• [Task brief]: Your answer should be a single number: how many lines in the data below hold the string "תפסו".

• [Source data]:
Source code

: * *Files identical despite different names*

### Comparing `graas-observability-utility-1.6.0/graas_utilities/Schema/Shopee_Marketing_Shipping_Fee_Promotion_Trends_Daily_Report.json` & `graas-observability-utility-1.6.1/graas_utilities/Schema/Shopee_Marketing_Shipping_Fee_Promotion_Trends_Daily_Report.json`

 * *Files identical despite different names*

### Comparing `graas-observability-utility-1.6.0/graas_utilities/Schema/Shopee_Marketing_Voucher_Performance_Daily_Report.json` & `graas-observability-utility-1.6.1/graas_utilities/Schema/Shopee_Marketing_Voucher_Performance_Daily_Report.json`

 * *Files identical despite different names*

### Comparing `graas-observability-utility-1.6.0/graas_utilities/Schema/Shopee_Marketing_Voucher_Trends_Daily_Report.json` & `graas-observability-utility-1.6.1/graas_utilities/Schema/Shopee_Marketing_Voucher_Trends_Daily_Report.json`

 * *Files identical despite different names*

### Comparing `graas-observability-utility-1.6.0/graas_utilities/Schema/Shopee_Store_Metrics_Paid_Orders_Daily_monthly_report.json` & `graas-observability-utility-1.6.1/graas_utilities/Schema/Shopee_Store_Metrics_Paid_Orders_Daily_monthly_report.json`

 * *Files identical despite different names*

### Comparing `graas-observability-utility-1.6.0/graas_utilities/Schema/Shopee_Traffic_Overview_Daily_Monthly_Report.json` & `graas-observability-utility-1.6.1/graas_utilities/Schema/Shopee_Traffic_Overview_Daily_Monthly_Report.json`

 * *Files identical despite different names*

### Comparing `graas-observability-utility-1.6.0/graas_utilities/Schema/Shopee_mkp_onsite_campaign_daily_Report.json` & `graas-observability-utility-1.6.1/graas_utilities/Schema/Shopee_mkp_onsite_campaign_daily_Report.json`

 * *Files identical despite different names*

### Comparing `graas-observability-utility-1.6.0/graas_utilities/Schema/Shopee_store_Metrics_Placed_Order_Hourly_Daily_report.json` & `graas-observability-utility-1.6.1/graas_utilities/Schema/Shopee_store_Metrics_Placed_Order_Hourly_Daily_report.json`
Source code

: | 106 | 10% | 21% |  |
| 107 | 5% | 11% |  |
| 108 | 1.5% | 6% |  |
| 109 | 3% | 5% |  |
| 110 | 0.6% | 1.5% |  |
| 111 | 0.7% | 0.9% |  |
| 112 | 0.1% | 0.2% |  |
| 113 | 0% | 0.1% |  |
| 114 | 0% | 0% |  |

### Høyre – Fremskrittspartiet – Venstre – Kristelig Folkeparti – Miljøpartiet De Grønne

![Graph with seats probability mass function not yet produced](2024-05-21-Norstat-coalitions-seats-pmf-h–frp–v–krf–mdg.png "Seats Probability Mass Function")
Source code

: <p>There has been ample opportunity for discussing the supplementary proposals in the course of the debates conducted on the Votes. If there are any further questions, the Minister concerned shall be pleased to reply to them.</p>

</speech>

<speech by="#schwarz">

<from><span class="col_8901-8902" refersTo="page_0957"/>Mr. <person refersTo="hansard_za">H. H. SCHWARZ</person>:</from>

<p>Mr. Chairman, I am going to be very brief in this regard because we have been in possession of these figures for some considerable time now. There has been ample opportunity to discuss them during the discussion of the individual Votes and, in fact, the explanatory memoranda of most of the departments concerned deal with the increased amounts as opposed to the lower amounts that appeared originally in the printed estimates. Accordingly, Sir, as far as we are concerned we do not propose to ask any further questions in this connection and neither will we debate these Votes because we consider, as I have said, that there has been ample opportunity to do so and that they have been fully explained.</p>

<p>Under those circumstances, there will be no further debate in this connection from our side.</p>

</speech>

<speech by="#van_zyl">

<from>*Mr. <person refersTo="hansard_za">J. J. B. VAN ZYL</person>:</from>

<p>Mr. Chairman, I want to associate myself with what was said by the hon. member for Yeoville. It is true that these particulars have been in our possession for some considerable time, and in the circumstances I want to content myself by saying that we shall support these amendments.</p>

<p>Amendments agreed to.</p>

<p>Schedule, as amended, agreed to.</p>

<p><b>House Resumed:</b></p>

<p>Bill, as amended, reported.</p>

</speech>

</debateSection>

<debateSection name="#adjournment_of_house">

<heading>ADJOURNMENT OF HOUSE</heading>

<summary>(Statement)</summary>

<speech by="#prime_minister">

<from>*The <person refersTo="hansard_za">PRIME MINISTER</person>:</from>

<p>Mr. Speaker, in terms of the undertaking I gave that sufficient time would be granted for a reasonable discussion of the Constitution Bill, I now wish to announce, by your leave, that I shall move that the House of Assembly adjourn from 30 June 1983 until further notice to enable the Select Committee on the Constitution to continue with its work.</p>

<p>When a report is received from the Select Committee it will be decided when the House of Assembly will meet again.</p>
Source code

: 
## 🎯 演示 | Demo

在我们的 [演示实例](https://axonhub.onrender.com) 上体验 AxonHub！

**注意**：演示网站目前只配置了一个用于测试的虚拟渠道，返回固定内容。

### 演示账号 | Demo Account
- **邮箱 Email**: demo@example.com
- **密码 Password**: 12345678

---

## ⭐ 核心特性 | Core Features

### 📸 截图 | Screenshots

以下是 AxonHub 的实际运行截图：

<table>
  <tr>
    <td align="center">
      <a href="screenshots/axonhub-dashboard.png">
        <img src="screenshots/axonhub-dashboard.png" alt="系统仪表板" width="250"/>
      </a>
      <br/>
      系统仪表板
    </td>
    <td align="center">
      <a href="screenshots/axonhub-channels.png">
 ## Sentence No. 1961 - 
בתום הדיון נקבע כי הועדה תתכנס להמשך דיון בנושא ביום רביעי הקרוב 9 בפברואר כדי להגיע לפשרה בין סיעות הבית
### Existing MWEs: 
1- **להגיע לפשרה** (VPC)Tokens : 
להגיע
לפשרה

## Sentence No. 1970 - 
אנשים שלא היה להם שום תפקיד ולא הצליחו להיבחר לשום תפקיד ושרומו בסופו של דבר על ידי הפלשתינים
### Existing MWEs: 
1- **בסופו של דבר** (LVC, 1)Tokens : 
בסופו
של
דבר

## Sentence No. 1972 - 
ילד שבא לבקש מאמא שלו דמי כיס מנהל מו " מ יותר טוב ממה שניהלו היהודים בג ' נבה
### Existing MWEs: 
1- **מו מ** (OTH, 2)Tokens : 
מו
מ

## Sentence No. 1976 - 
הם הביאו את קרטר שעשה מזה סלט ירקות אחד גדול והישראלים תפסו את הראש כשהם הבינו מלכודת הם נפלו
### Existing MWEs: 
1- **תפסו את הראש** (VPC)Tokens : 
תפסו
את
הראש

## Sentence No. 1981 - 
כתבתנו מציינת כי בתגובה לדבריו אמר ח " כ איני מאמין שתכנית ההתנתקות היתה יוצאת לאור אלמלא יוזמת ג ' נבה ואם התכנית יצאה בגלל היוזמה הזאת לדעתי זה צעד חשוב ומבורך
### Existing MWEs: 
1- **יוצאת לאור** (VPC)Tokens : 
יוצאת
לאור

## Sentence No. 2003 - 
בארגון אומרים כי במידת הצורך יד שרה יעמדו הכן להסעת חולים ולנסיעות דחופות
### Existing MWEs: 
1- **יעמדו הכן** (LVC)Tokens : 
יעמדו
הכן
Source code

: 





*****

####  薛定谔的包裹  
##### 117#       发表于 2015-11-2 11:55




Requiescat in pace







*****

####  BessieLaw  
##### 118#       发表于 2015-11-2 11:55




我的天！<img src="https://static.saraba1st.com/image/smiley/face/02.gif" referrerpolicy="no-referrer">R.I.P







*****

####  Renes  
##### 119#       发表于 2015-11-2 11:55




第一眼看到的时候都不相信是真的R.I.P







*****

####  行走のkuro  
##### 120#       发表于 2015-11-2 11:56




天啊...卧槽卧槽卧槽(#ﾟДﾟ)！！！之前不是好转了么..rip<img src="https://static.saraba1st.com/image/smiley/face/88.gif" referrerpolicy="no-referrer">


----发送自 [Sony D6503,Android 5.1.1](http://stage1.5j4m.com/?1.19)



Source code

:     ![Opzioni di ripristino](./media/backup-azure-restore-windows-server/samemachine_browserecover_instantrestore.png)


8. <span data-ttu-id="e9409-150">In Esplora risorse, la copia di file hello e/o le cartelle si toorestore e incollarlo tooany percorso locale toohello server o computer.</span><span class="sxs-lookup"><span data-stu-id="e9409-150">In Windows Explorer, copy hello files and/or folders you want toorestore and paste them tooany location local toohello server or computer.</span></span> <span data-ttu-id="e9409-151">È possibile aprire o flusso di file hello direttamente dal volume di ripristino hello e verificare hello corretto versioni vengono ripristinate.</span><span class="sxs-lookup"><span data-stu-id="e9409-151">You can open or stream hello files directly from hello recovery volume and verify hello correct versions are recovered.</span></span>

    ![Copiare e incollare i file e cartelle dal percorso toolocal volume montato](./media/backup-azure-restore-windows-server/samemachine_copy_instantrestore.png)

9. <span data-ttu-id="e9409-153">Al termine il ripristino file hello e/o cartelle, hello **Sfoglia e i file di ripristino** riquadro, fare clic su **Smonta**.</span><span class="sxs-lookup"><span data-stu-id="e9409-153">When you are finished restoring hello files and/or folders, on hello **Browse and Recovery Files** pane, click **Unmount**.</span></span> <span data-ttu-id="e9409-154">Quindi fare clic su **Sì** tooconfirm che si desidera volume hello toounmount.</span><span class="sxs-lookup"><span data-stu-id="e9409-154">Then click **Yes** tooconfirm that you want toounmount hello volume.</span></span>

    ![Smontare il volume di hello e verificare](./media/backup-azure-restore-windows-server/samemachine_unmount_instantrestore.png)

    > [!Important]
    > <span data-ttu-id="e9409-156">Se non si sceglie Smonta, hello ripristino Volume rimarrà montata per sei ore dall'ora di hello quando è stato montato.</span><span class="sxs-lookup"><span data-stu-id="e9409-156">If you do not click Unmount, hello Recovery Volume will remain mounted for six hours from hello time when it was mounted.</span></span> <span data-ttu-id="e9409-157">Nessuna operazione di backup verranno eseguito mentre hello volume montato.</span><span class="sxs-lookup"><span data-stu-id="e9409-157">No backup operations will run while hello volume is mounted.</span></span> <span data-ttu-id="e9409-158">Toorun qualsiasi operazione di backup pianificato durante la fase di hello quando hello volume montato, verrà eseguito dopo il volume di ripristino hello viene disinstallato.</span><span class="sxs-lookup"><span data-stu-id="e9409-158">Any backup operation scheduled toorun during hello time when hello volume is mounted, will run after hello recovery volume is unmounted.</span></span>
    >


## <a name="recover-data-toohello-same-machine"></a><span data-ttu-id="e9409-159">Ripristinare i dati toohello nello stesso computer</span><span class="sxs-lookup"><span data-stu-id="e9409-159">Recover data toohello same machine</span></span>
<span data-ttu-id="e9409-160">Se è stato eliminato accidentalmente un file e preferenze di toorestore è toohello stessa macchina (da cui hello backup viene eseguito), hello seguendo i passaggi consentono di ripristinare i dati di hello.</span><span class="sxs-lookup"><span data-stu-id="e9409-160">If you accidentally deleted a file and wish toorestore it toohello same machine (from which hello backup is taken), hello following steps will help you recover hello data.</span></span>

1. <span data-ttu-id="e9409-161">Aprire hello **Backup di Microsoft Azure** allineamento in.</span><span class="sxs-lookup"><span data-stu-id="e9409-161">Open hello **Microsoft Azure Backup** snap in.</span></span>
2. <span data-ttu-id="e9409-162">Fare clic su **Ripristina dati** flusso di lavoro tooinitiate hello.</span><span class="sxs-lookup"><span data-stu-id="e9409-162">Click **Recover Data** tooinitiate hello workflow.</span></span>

• [Task output]: 3